Transcribe the records underneath word for word, and leave no line out.

Dataset entries
=== Begin Enclosure ===
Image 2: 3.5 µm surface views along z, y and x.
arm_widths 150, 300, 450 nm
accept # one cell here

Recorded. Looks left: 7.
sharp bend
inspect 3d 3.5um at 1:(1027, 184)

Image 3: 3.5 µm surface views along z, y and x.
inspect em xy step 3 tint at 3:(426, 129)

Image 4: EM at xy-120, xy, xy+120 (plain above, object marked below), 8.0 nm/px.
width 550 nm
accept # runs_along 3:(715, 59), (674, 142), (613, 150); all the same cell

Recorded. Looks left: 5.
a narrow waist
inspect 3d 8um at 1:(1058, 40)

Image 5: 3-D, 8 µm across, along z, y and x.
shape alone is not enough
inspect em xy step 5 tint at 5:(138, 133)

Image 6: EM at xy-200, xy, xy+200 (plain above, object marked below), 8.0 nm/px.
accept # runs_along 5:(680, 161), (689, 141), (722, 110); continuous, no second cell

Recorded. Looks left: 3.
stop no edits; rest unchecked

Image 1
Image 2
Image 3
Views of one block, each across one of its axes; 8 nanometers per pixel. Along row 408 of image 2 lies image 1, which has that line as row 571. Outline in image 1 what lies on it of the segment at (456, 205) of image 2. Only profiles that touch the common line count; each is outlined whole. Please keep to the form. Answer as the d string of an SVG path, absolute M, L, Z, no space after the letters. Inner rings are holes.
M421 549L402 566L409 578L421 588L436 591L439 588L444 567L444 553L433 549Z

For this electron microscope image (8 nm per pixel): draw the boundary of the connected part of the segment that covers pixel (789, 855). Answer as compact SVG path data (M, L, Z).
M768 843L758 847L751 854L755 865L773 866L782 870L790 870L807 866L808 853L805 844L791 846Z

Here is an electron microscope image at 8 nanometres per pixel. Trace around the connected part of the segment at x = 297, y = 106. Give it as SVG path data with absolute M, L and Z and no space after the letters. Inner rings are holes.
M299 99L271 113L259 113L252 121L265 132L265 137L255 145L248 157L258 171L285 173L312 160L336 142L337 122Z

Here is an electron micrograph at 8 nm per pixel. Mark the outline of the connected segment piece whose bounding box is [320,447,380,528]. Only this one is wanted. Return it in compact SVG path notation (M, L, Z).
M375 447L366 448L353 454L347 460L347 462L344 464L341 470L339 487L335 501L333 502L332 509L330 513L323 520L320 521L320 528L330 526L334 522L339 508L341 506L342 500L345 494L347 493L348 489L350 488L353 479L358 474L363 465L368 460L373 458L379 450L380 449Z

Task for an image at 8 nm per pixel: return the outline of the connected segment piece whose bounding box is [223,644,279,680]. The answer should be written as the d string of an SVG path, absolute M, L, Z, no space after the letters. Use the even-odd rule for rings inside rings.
=== End Enclosure ===
*Output of the exercise*
Image 2: 3.5 µm surface views along z, y and x.
arm_widths 150, 300, 450 nm
accept # one cell here

Recorded. Looks left: 7.
sharp bend
inspect 3d 3.5um at 1:(1027, 184)

Image 3: 3.5 µm surface views along z, y and x.
inspect em xy step 3 tint at 3:(426, 129)

Image 4: EM at xy-120, xy, xy+120 (plain above, object marked below), 8.0 nm/px.
width 550 nm
accept # runs_along 3:(715, 59), (674, 142), (613, 150); all the same cell

Recorded. Looks left: 5.
a narrow waist
inspect 3d 8um at 1:(1058, 40)

Image 5: 3-D, 8 µm across, along z, y and x.
shape alone is not enough
inspect em xy step 5 tint at 5:(138, 133)

Image 6: EM at xy-200, xy, xy+200 (plain above, object marked below), 8.0 nm/px.
accept # runs_along 5:(680, 161), (689, 141), (722, 110); continuous, no second cell

Recorded. Looks left: 3.
stop no edits; rest unchecked

Image 1
Image 2
Image 3
Views of one block, each across one of its axes; 8 nanometers per pixel. Along row 408 of image 2 lies image 1, which has that line as row 571. Outline in image 1 what lies on it of the segment at (456, 205) of image 2. Only profiles that touch the common line count; each is outlined whole. Please keep to the form. Answer as the d string of an SVG path, absolute M, L, Z, no space after the letters. Inner rings are holes.
M421 549L402 566L409 578L421 588L436 591L439 588L444 567L444 553L433 549Z

For this electron microscope image (8 nm per pixel): draw the boundary of the connected part of the segment that covers pixel (789, 855). Answer as compact SVG path data (M, L, Z).
M768 843L758 847L751 854L755 865L773 866L782 870L790 870L807 866L808 853L805 844L791 846Z

Here is an electron microscope image at 8 nanometres per pixel. Trace around the connected part of the segment at x = 297, y = 106. Give it as SVG path data with absolute M, L and Z and no space after the letters. Inner rings are holes.
M299 99L271 113L259 113L252 121L265 132L265 137L255 145L248 157L258 171L285 173L312 160L336 142L337 122Z

Here is an electron micrograph at 8 nm per pixel. Mark the outline of the connected segment piece whose bounding box is [320,447,380,528]. Only this one is wanted. Return it in compact SVG path notation (M, L, Z).
M375 447L366 448L353 454L347 460L347 462L344 464L341 470L339 487L335 501L333 502L332 509L330 513L323 520L320 521L320 528L330 526L334 522L339 508L341 506L342 500L345 494L347 493L348 489L350 488L353 479L358 474L363 465L368 460L373 458L379 450L380 449Z

Task for an image at 8 nm per pixel: return the outline of the connected segment piece whose bounding box is [223,644,279,680]. The answer should be written as the d string of an SVG path, absolute M, L, Z, no space after the letters. Use the even-odd rule for rings inside rings.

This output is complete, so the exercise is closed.